20 seconds of 4k mov from Canon 1DX Mark II takes 3 minutes to stabilize.
This is on a 2x14 3.1GHz Xeon with 2xTitan X cards Windows 10.
When I use HWMonitor it reports that only 6% of the CPU is used and 0% of both GPUs.

Are these normal numbers or am I doing something wrong?
Edit. I tried the old stabilizer and it's much faster, around 5x. I can also see that it's using at least 10% of both the GPU cores.
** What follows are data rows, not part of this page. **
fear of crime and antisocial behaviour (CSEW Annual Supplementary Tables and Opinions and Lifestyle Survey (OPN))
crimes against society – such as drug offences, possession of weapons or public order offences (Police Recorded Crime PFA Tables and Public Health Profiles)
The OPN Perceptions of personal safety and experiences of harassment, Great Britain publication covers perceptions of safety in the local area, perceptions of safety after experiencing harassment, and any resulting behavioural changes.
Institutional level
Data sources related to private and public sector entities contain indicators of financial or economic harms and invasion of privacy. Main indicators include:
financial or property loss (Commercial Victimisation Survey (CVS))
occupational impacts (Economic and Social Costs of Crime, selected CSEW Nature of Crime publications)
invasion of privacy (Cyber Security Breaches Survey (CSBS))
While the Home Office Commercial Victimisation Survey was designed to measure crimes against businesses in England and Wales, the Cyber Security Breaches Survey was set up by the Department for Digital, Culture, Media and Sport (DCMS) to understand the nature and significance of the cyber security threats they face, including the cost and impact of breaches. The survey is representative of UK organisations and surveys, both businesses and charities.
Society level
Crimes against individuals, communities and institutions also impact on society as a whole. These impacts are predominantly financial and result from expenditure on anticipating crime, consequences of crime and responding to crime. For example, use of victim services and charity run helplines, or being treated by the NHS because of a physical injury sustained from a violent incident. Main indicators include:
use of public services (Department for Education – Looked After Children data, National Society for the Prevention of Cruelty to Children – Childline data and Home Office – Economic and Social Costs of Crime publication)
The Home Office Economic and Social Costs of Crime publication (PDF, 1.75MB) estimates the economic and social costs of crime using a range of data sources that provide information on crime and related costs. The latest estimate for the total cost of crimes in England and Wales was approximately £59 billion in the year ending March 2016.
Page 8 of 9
I also get better results in the clips I tried, but maybe Im not using the new one correctly, I dont find so many settings.

/Andreas

Re: Is Resolve 14 stabilizer supposed to be *THIS* much slow

PostPosted: Mon Jul 17, 2017 4:13 am
by PeterMoretti
Kaitlyn McLachlan wrote:
PeterMoretti wrote:Are you using the Studio version of Resolve?


Nope just the free beta. Thinking about picking up studio once the dongle isn't necessary. I have heard the Studio handles h264 better, but does that apply to even anlayzing footage for stabilization?

Kaitlyn, if you want to dropbox a file, I'd gladly take a look at it and test it on my machine.

Re: The new stabilizer is much slower

PostPosted: Wed Jul 19, 2017 11:47 pm
by Jason Tackaberry
The stabilizer in Resolve 14 is single threaded. The single thread that's working is pegging one CPU core.

So, at the moment, single core performance is all that matters to Resolve's new stabilizer. Hope you weren't holding out for a shiny new i9-7980XE or Thread Ripper to make that faster. :)

Re: The new stabilizer is much slower

PostPosted: Fri Jul 21, 2017 11:02 pm
by PeterMoretti
Jason, how did you came to that conclusion? I'm looking at the Performance Monitor in Win 10, and I see all CPU cores being used.

Re: The new stabilizer is much slower

PostPosted: Sun Jul 23, 2017 2:02 pm
by Jason Tackaberry
PeterMoretti wrote:Jason, how did you came to that conclusion? I'm looking at the Performance Monitor in Win 10, and I see all CPU cores being used.

I used Process Explorer (from Sysinternals) and looked at the threads. The thread whose stack showed it was in functions whose names indicated stabilization was busy, but there was only one such thread. There were other threads involved in decoding and other peripheral work but I just saw stabilization being done in one thread.

For whatever reason, Windows liberally reschedules a given thread across available logical processors so just looking at perfmon or other tools that give a plot per core view can be misleading. The telltale sign of this is when no single core is pegged during CPU intensive tasks. (I don't exactly understand why Windows does this as I'd have thought processor affinity would be better for CPU cache efficiency, but it definitely does this. Maybe it's for thermal management.)

So I was a bit misleading in my earlier post. It's not pegging one single core as such (because Windows' scheduler will bounce the thread around) but it is constrained by single core performance due to stabilization being done in only one thread.

Re: The new stabilizer is much slower

PostPosted: Mon Oct 16, 2017 12:00 pm
by Janis Lionel
Has there been a solution to this? BMD should quickly address this in the next update.

I can confirm: only 20% CPU usage and GPU is nowhere near being exhausted...

Is the 14 Stabilizer much better than the 12.5 one (I haven't much experience with it), i.e. is v14 worth the huge extra time?

Cheers

Re: The new stabilizer is much slower

PostPosted: Mon Oct 16, 2017 12:17 pm
by AndreasOberg
Myself Im just using the old stabiliser. from what I can see the new one also lacked some functionality that I use. For example I will often create key frames in the stabilisation and switch what point Im using as reference points. Dont think you can do that with the new stabiliser.